Mit dem Ende der Sowjetunion in den 1990er Jahren setzten bedeutende Migrationsbewegungen im ehemaligen Ostblock ein. Besonders die Gruppe der sogenannten Russlanddeutschen spielte im Kontext der Einwanderungsbewegungen in die Bundesrepublik Deutschland eine wesentliche Rolle. Durch die Auswanderung aus den Nachfolgestaaten der Sowjetunion entstanden zwischen Deutschland und dieser Region komplexe Beziehungsgeflechte migrantischer Kulturen, die im Leben der Russlanddeutschen bis heute eine zentrale Rolle spielen. Eine kleine und wissenschaftlich bisher wenig beachtete Gruppe dieser nach Deutschland eingewanderten Russlanddeutschen sind die aus Kirgistan stammenden Mennoniten.

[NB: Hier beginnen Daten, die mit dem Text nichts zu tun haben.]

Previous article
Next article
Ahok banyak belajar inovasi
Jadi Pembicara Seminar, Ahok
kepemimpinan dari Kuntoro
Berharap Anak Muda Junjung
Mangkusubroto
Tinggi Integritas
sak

Die Ursprünge der Glaubensgemeinschaft der Mennoniten, die auf die Täuferbewegung der Reformationszeit zurückgehen, liegen im norddeutsch-niederländischen Kulturraum. Zentral für sie sind die Gläubigentaufe und die komplette Ablehnung von Gewalt, was unter anderem auch die Ablehnung des Wehrdienstes miteinschließt. Benannt wurde die Bewegung nach dem aus Westfriesland stammenden Reformator Menno Simons. Im Jahr 1521 aus den Niederlanden ausgewiesen, wanderten sie über Ostfriesland ins Weichseldelta, das sie urbar machten.

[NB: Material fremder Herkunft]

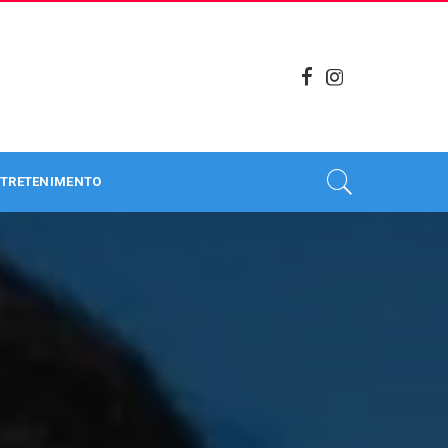
TRETENIMENTO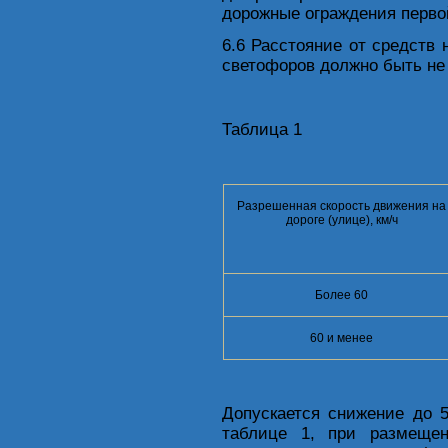
дорожные ограждения перво
6.6 Расстояние от средств
светофоров должно быть не 
Таблица 1
Разрешенная скорость движения на
дороге (улице), км/ч
Более 60
60 и менее
Допускается снижение до 
таблице 1, при размеще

Nach zunehmendem Druck der inzwischen unter preußischer Herrschaft lebenden Mennoniten, wanderten große Gruppen von ihnen ab dem Jahr 1763 auf Einladung Katharinas der Großen nach Russland aus. Hier genossen sie Privilegien wie die Religionsfreiheit und die Befreiung von militärischen Pflichten. Vor allem in der heutigen Ukraine entstanden landwirtschaftliche Kolonien wie Choritza und Molotschna nahe des heutigen Saporischschja, die sich in den folgenden Jahrzehnten bis an die Wolga ausdehnten. Die zunehmende Russifizierungspolitik und der Druck auf die religiösen Prinzipien der Mennoniten führten zu mehreren Auswanderungswellen: Während die Mehrzahl der Mennoniten ihre Heimat in Richtung der USA und Kanadas verließ, wurde eine kleinere Gruppe unter Garantie der Befreiung von der Wehrpflicht in das erst kürzlich von Russland eroberte Turkestan eingeladen. 1882 gründete diese Gruppe aus ca. 500 Mennoniten – die sich aus Familien vom Trakt (Wolgagebiet) und aus Molotschna zusammensetzte – die Dörfer Gnadenfeld, Gnadental, Köppental und Nikolaipol (heute zusammengefasst zur Gemeinde Bakaiata) im heutigen Kirgistan.